*Directions for this task*.
Recast the lines below as a Markdown table with the columns "No." and "Line". Give each non-blank line its own numbered row, and leave out any blank lines.
Record set START
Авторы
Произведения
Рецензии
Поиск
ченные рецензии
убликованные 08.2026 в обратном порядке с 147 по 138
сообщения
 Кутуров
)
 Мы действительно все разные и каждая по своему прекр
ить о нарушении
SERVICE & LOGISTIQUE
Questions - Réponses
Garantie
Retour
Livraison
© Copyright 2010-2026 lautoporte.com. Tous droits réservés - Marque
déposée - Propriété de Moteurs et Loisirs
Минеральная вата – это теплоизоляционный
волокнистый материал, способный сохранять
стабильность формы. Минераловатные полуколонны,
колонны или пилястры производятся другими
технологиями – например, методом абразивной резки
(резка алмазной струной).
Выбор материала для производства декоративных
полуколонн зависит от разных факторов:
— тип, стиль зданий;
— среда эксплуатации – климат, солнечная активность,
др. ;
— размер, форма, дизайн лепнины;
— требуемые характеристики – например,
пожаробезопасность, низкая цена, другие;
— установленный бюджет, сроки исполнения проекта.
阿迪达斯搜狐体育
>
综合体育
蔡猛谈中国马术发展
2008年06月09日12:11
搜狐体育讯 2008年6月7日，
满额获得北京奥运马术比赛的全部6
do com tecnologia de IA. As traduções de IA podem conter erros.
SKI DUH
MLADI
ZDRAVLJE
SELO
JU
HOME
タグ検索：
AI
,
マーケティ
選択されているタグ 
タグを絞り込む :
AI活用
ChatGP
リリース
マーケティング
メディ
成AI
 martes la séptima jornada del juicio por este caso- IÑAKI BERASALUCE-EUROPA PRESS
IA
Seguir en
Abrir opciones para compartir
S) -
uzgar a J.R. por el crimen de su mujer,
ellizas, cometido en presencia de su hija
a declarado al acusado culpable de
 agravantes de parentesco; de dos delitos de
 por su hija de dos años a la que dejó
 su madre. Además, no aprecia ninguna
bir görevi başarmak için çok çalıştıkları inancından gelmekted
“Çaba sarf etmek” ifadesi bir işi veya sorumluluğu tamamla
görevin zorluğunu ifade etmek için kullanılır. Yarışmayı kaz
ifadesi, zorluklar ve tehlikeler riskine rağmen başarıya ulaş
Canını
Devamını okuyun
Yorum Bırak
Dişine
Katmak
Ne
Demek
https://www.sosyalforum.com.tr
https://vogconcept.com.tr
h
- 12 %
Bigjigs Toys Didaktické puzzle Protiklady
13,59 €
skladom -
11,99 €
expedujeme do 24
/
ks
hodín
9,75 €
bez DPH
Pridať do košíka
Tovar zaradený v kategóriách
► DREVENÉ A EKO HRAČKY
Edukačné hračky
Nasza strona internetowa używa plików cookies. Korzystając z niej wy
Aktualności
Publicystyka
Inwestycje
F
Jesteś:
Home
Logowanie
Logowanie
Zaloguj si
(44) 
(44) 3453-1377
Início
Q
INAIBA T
Record set END
*Solution for this task*.
| No. | Line |
|---|---|
| 1 | Авторы |
| 2 | Произведения |
| 3 | Рецензии |
| 4 | Поиск |
| 5 | ченные рецензии |
| 6 | убликованные 08.2026 в обратном порядке с 147 по 138 |
| 7 | сообщения |
| 8 |  Кутуров |
| 9 | ) |
| 10 |  Мы действительно все разные и каждая по своему прекр |
| 11 | ить о нарушении |
| 12 | SERVICE & LOGISTIQUE |
| 13 | Questions - Réponses |
| 14 | Garantie |
| 15 | Retour |
| 16 | Livraison |
| 17 | © Copyright 2010-2026 lautoporte.com. Tous droits réservés - Marque |
| 18 | déposée - Propriété de Moteurs et Loisirs |
| 19 | Минеральная вата – это теплоизоляционный |
| 20 | волокнистый материал, способный сохранять |
| 21 | стабильность формы. Минераловатные полуколонны, |
| 22 | колонны или пилястры производятся другими |
| 23 | технологиями – например, методом абразивной резки |
| 24 | (резка алмазной струной). |
| 25 | Выбор материала для производства декоративных |
| 26 | полуколонн зависит от разных факторов: |
| 27 | — тип, стиль зданий; |
| 28 | — среда эксплуатации – климат, солнечная активность, |
| 29 | др. ; |
| 30 | — размер, форма, дизайн лепнины; |
| 31 | — требуемые характеристики – например, |
| 32 | пожаробезопасность, низкая цена, другие; |
| 33 | — установленный бюджет, сроки исполнения проекта. |
| 34 | 阿迪达斯搜狐体育 |
| 35 | > |
| 36 | 综合体育 |
| 37 | 蔡猛谈中国马术发展 |
| 38 | 2008年06月09日12:11 |
| 39 | 搜狐体育讯 2008年6月7日， |
| 40 | 满额获得北京奥运马术比赛的全部6 |
| 41 | do com tecnologia de IA. As traduções de IA podem conter erros. |
| 42 | SKI DUH |
| 43 | MLADI |
| 44 | ZDRAVLJE |
| 45 | SELO |
| 46 | JU |
| 47 | HOME |
| 48 | タグ検索： |
| 49 | AI |
| 50 | , |
| 51 | マーケティ |
| 52 | 選択されているタグ  |
| 53 | タグを絞り込む : |
| 54 | AI活用 |
| 55 | ChatGP |
| 56 | リリース |
| 57 | マーケティング |
| 58 | メディ |
| 59 | 成AI |
| 60 |  martes la séptima jornada del juicio por este caso- IÑAKI BERASALUCE-EUROPA PRESS |
| 61 | IA |
| 62 | Seguir en |
| 63 | Abrir opciones para compartir |
| 64 | S) - |
| 65 | uzgar a J.R. por el crimen de su mujer, |
| 66 | ellizas, cometido en presencia de su hija |
| 67 | a declarado al acusado culpable de |
| 68 |  agravantes de parentesco; de dos delitos de |
| 69 |  por su hija de dos años a la que dejó |
| 70 |  su madre. Además, no aprecia ninguna |
| 71 | bir görevi başarmak için çok çalıştıkları inancından gelmekted |
| 72 | “Çaba sarf etmek” ifadesi bir işi veya sorumluluğu tamamla |
| 73 | görevin zorluğunu ifade etmek için kullanılır. Yarışmayı kaz |
| 74 | ifadesi, zorluklar ve tehlikeler riskine rağmen başarıya ulaş |
| 75 | Canını |
| 76 | Devamını okuyun |
| 77 | Yorum Bırak |
| 78 | Dişine |
| 79 | Katmak |
| 80 | Ne |
| 81 | Demek |
| 82 | https://www.sosyalforum.com.tr |
| 83 | https://vogconcept.com.tr |
| 84 | h |
| 85 | - 12 % |
| 86 | Bigjigs Toys Didaktické puzzle Protiklady |
| 87 | 13,59 € |
| 88 | skladom - |
| 89 | 11,99 € |
| 90 | expedujeme do 24 |
| 91 | / |
| 92 | ks |
| 93 | hodín |
| 94 | 9,75 € |
| 95 | bez DPH |
| 96 | Pridať do košíka |
| 97 | Tovar zaradený v kategóriách |
| 98 | ► DREVENÉ A EKO HRAČKY |
| 99 | Edukačné hračky |
| 100 | Nasza strona internetowa używa plików cookies. Korzystając z niej wy |
| 101 | Aktualności |
| 102 | Publicystyka |
| 103 | Inwestycje |
| 104 | F |
| 105 | Jesteś: |
| 106 | Home |
| 107 | Logowanie |
| 108 | Logowanie |
| 109 | Zaloguj si |
| 110 | (44)  |
| 111 | (44) 3453-1377 |
| 112 | Início |
| 113 | Q |
| 114 | INAIBA T |